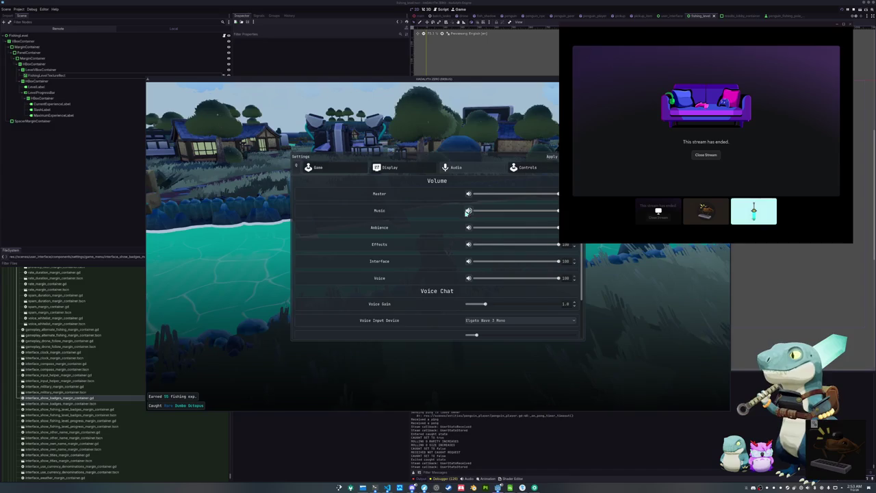
pyautogui.press('Escape')
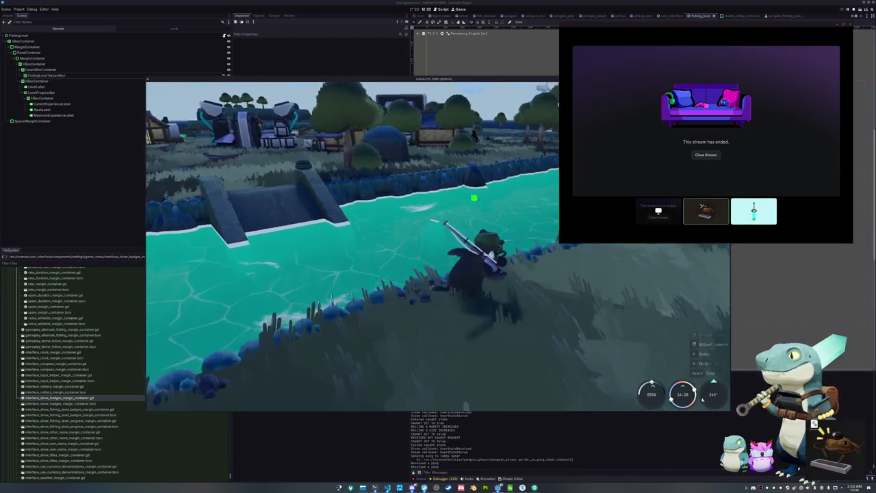
# Walk the character along the riverbank and cast the fishing line into the river
pyautogui.press('w')
pyautogui.press('w')
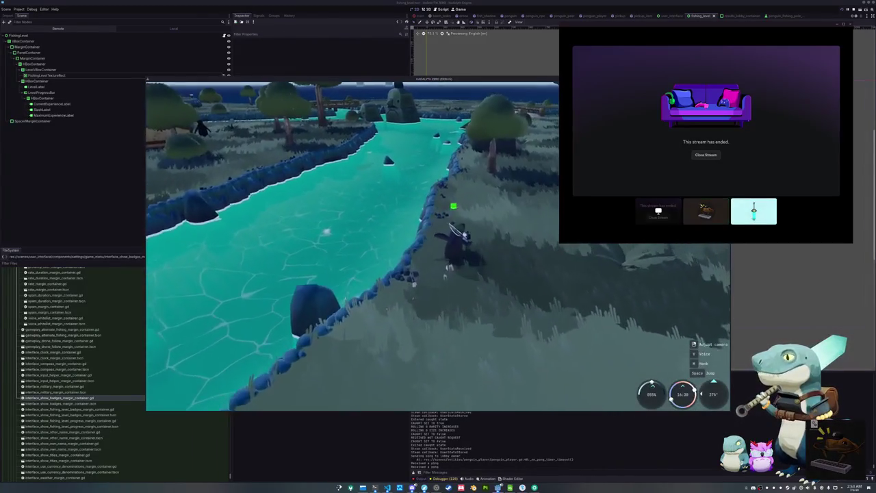
pyautogui.press('w')
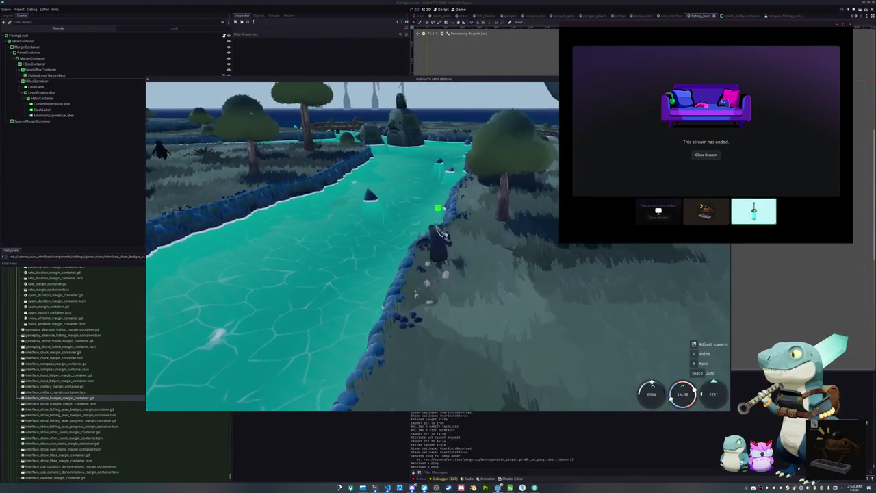
pyautogui.press('w')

▬▬▬▬▬▬

> [Exercise goal]
What is needed is the whole listing again, exactly as written, with the images left out.

> [Solution to this problem]
pyautogui.press('Escape')
# Walk the character along the riverbank and cast the fishing line into the river
pyautogui.press('w')
pyautogui.press('w')
pyautogui.press('w')
pyautogui.press('w')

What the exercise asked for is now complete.